E così, deciso nella sua missione di tentare tutte le carte per riportare la pace in terra ucraina, Francesco - lontano anni luce dal pensiero di Kirill - ha inviato due cardinali per mandare il suo sostegno spirituale, materiale e diplomatico. Tra i due porporati, il suo elemosiniere, il cardinale Konrad Krajewski, che è giunto proprio a Leopoli dopo essere arrivato al confine dalla Polonia. Si è mossa anche la diplomazia vaticana ad alti livelli: il cardinale Pietro Parolin, segretario di Stato ha avuto un colloquio telefonico con il ministro degli Esteri russo Serghei Lavrov. Parolin ha ribadito la necessità di porre fine ai combattimenti in Ucraina e manifestato la disponibilità della Santa Sede per qualsiasi tipo di mediazione.

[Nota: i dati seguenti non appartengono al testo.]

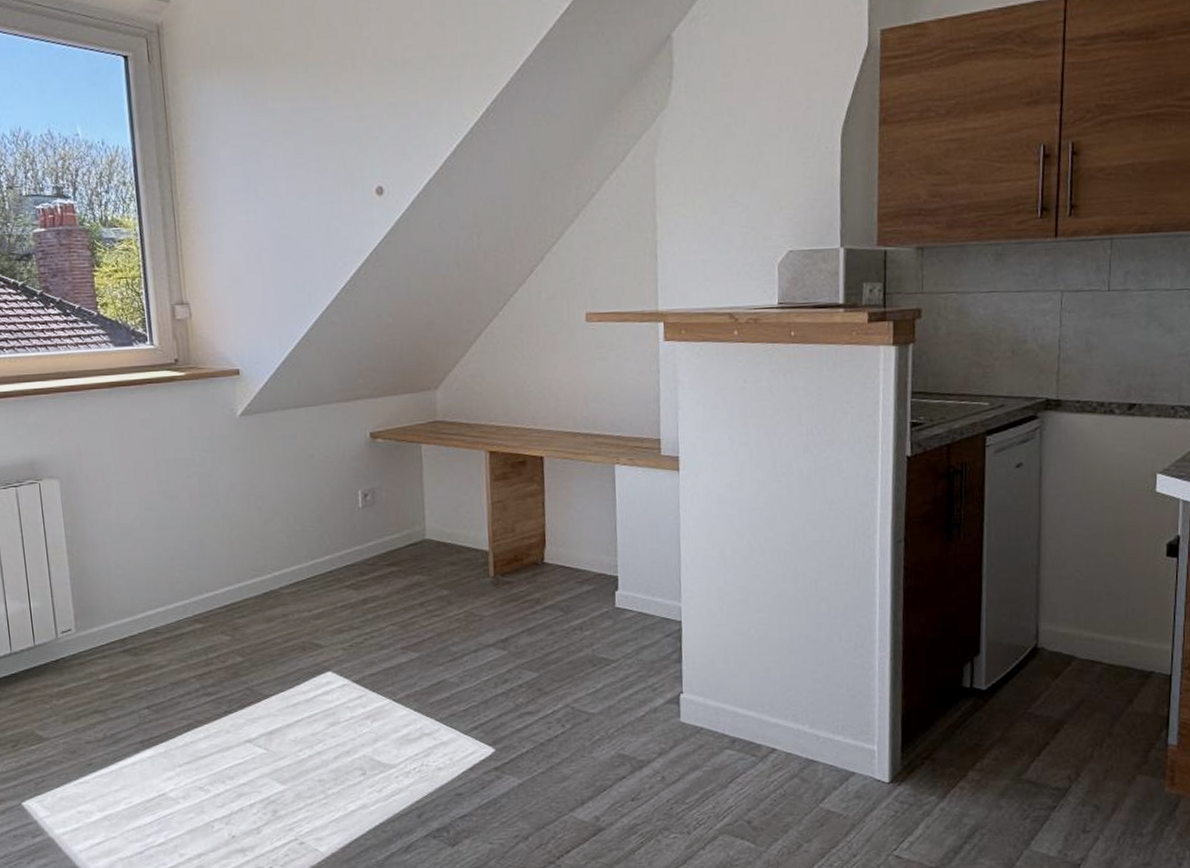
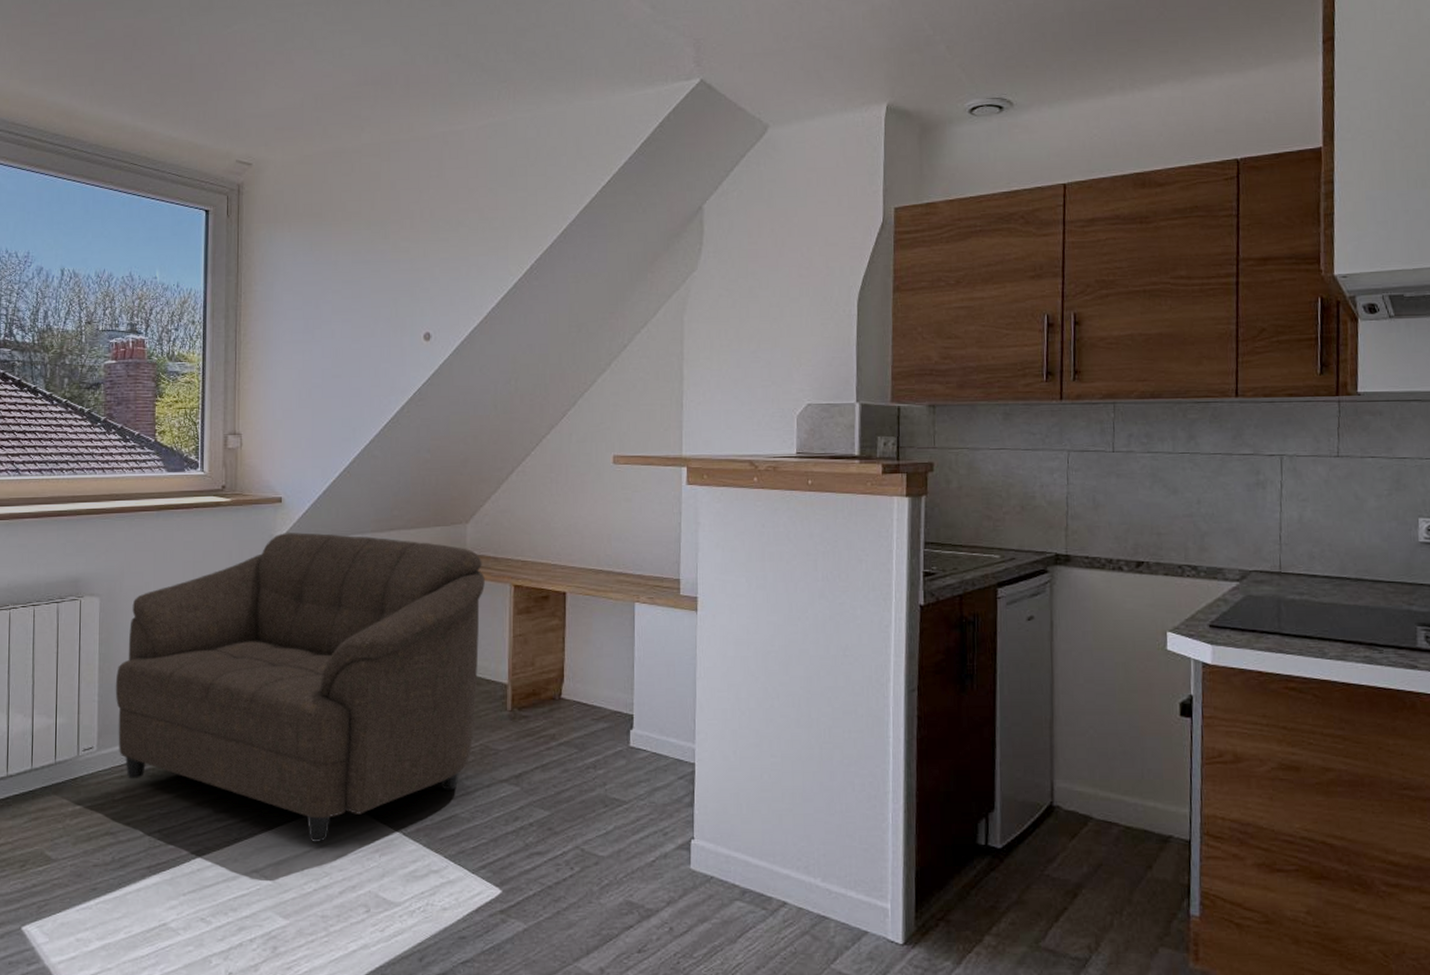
sofa: none [85,405,459,712] -> present [115,532,485,842]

La tragedia della guerra si intreccia tra politica e religione, in una terra dove anche le differenti anime ortodosse non sono allineate. Non pochi esponenti di spicco delle diverse Chiese si sono rivolti direttamente a Kirill affinché chiedesse a Putin di porre fine alla guerra. E alla fine il Patriarca di Mosca e di tutte le Russie è rimasto fedele al legame con il presidente russo e ha appoggiato la guerra, dopo giorni di silenzio. In una posizione distante è senza dubbio un altro leader ortodosso, a capo della Chiesa autocefala dell'Ucraina, non sottoposta quindi al Patriarcato moscovita ma riconosciuta da quello di Costantinopoli. Il metropolita di Kiev, Epiphaniy, ha rivelato che dal giorno in cui sono iniziati gli attacchi, i russi hanno cercato di ucciderlo tre volte. Tre agenti russi hanno tentato di entrare nella cattedrale dell'Arcangelo Michele con la Cupola d'oro. «Sono stato informato da agenzie straniere - ha rivelato - che sono l'obiettivo numero 5 nella lista dei russi delle persone da uccidere». Mentre l'arcivescovo di Kiev, Shevchuck, è arrivato addirittura ad invocare la no-fly zone.

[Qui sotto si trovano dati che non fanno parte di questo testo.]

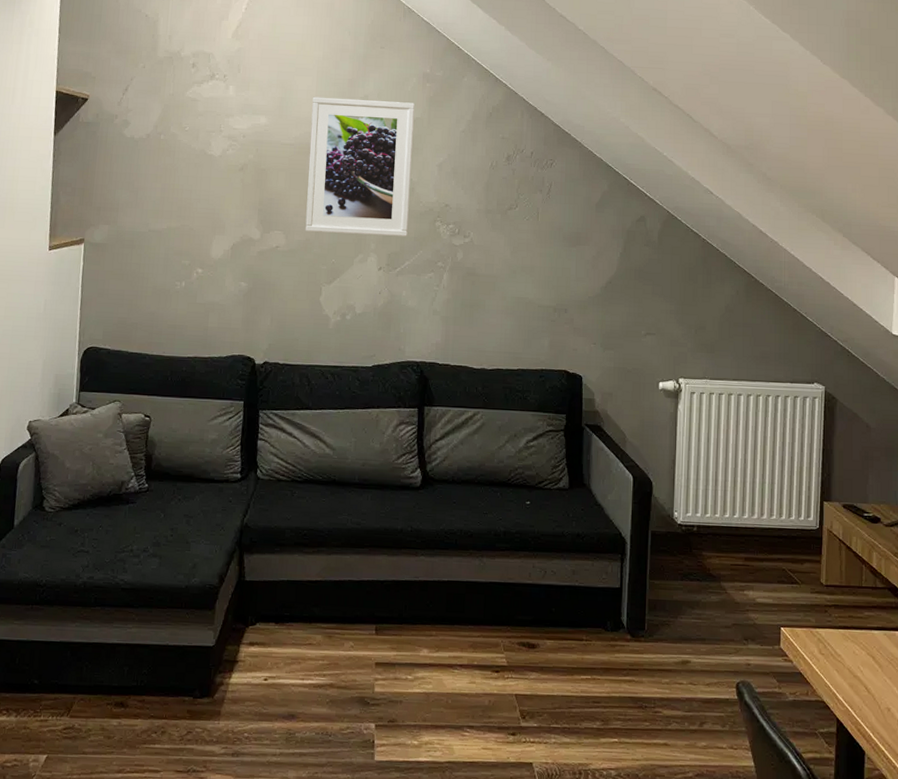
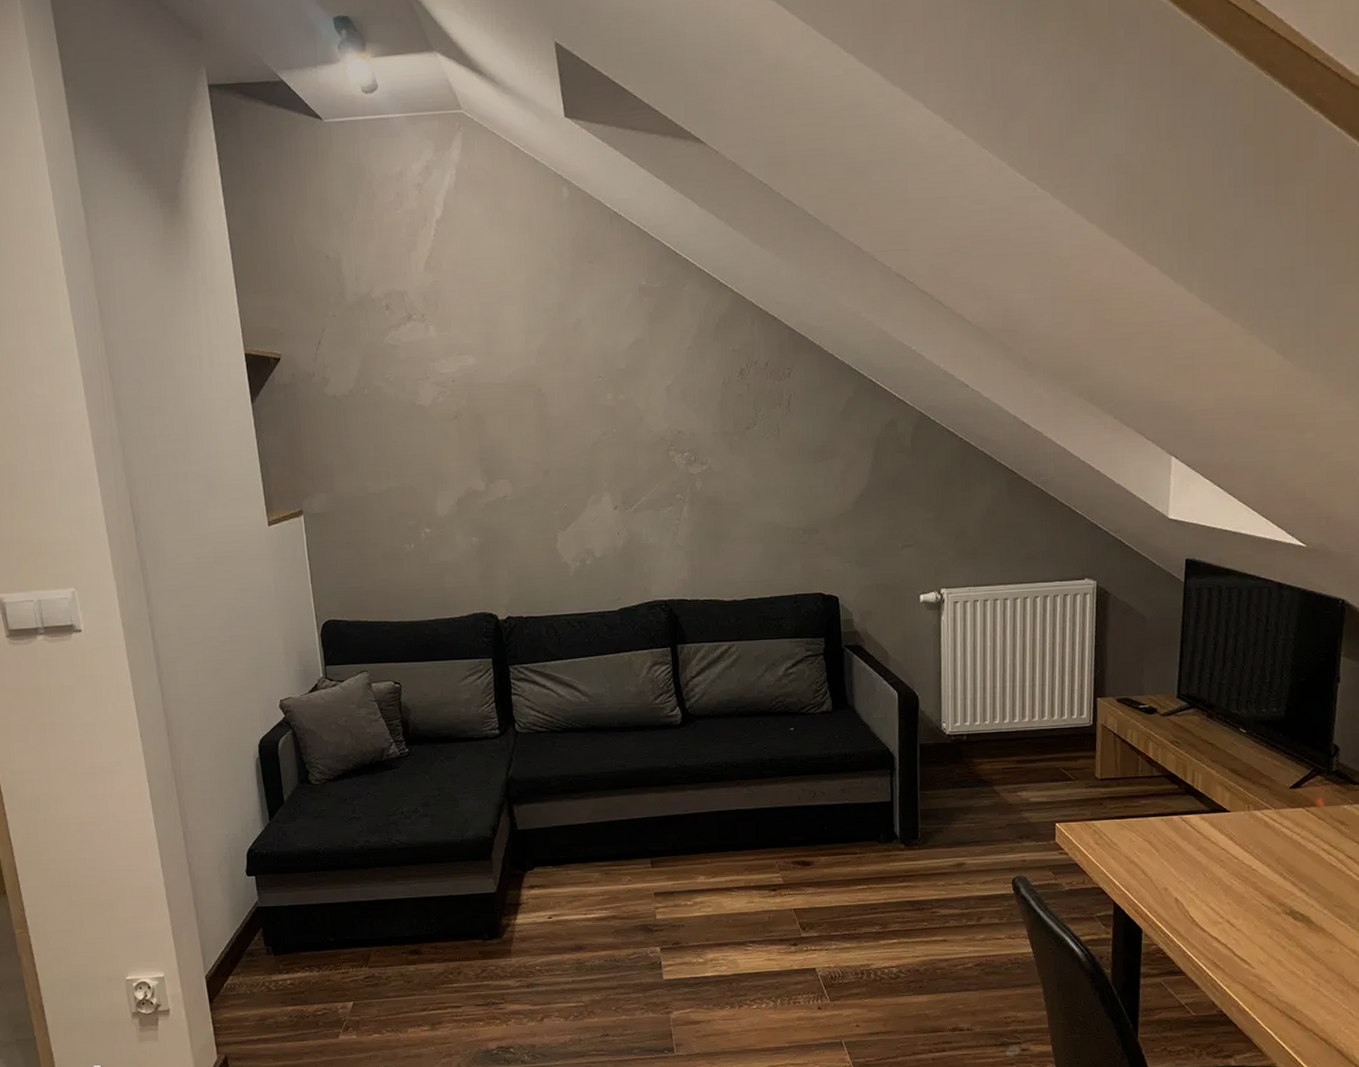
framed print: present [305,96,415,236] -> none [521,322,641,478]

A criticare Kirill sono stati non solo i fedeli ucraini legati al Patriarca di Costantinopoli, Bartolomeo, ma anche i membri della Chiesa ortodossa fedele a Mosca. Il Santo Sinodo ha chiesto che non si versi «altro sangue fratricida» e il metropolita locale, Onufryi, ha fatto appello a Putin per «porre fine alla guerra sul suolo ucraino».

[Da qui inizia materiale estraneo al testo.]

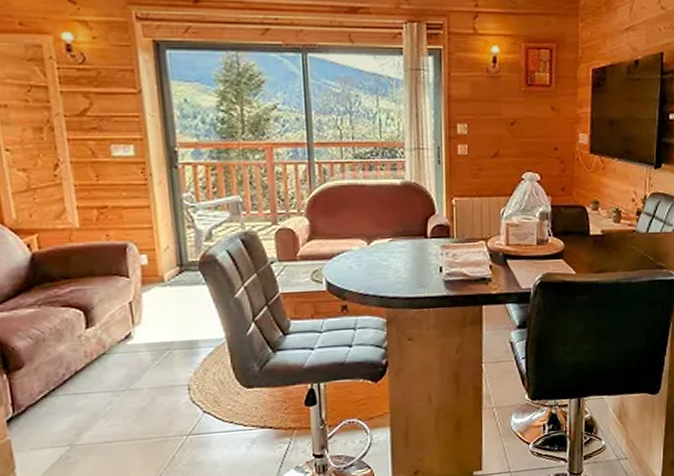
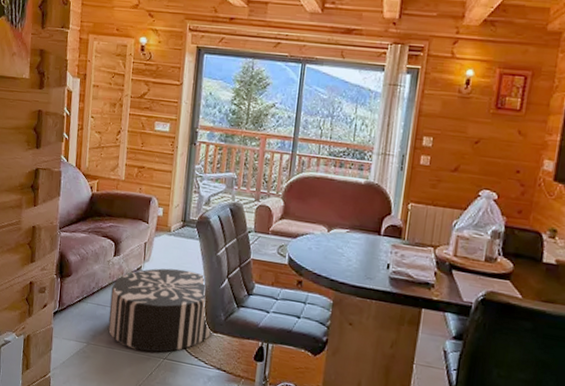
pouf: none [91,323,248,435] -> present [108,268,214,353]

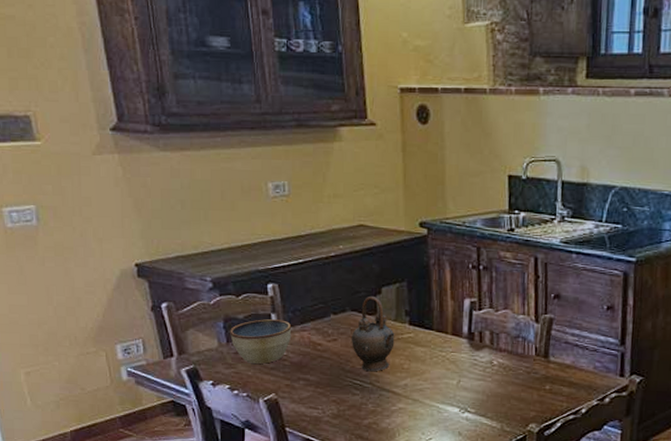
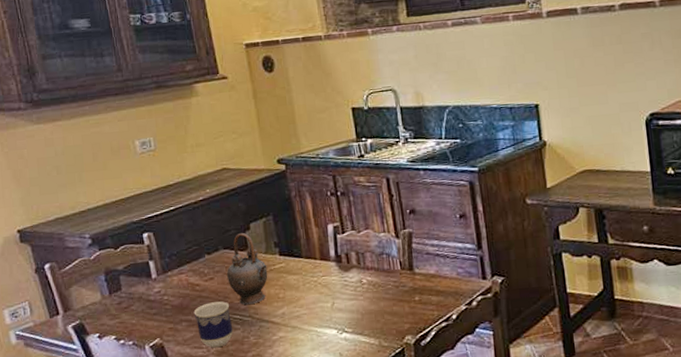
bowl: present [230,319,292,364] -> none [111,266,170,312]
cup: none [312,364,352,411] -> present [193,301,234,348]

A criticare il sermone di Kirill anche 230 religiosi.
La base della chiesa ortodossa che risponde al patriarcato di Mosca ha espresso dubbi e perplessità sulla linea filogovernativa che vede i suoi vertici aderire alla linea del Cremlino. A questo è seguita una raccolta firme di diverse centinaia di persone, appartenenti non solo al mondo religioso ma anche a quello accademico e intellettuale, contro l'omelia di Kirill.